Your objective: Copy out all lines of the records in which the word "scroll" appears.

Information shown:
################
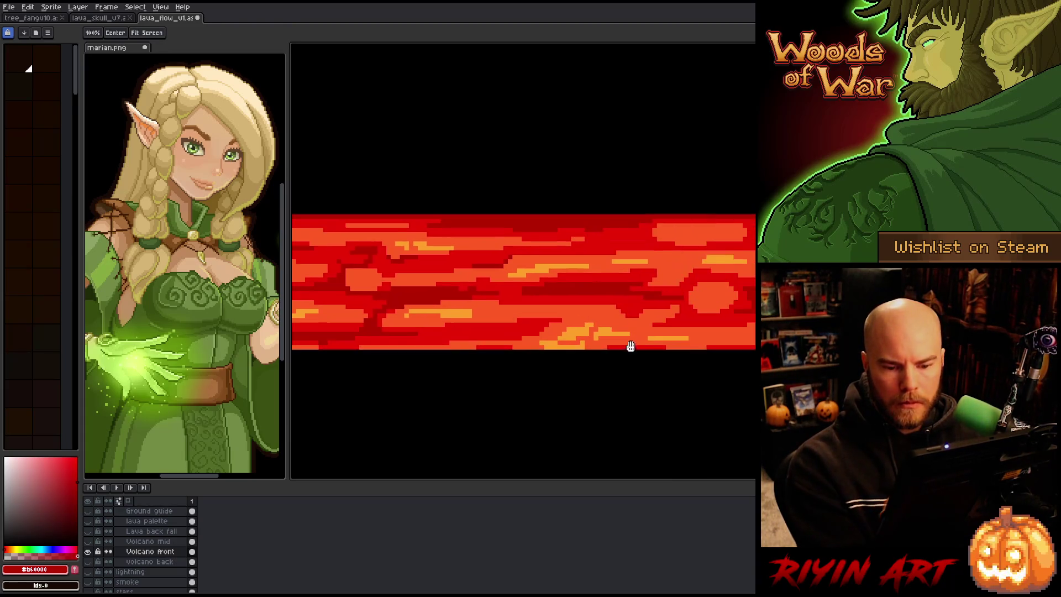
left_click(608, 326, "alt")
################
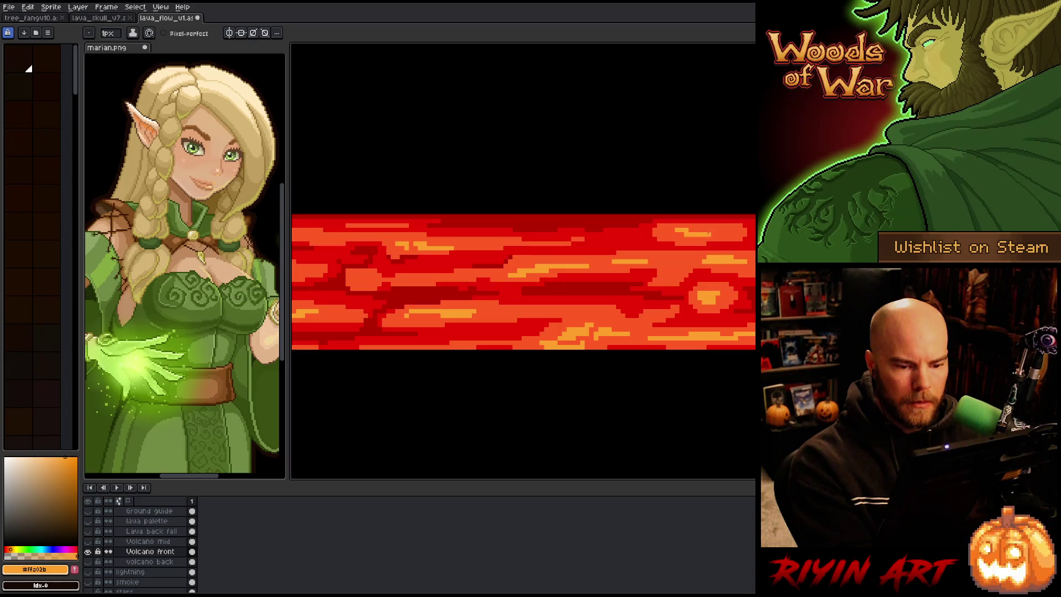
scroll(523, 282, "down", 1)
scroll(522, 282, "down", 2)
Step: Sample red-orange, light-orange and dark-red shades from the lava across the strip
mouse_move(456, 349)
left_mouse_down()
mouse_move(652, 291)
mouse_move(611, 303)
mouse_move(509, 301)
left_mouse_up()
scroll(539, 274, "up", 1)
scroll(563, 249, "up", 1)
################
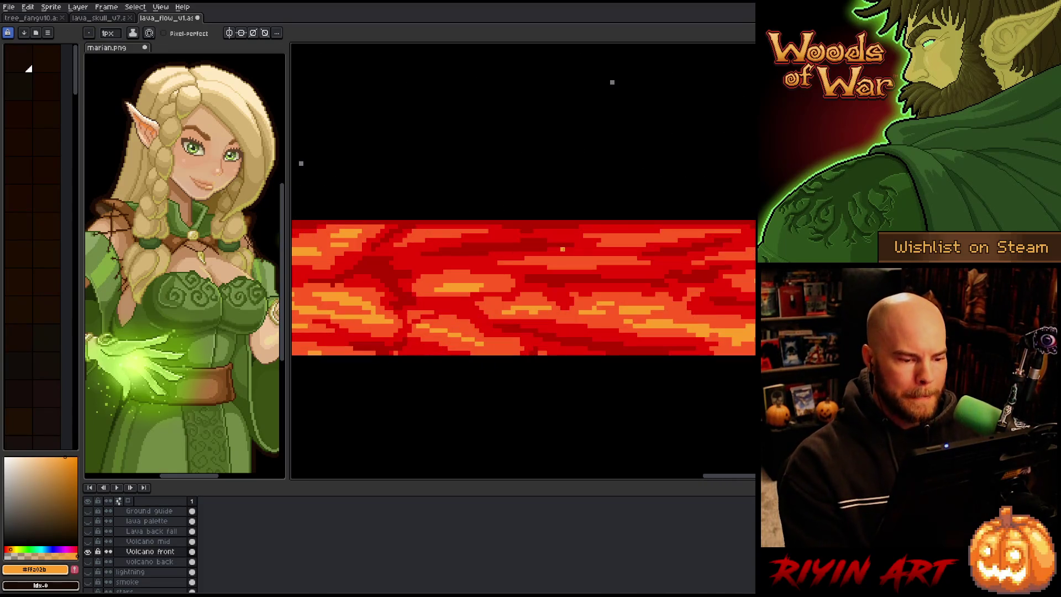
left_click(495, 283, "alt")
################
Expected answer:
scroll(523, 282, "down", 1)
scroll(522, 282, "down", 2)
scroll(539, 274, "up", 1)
scroll(563, 249, "up", 1)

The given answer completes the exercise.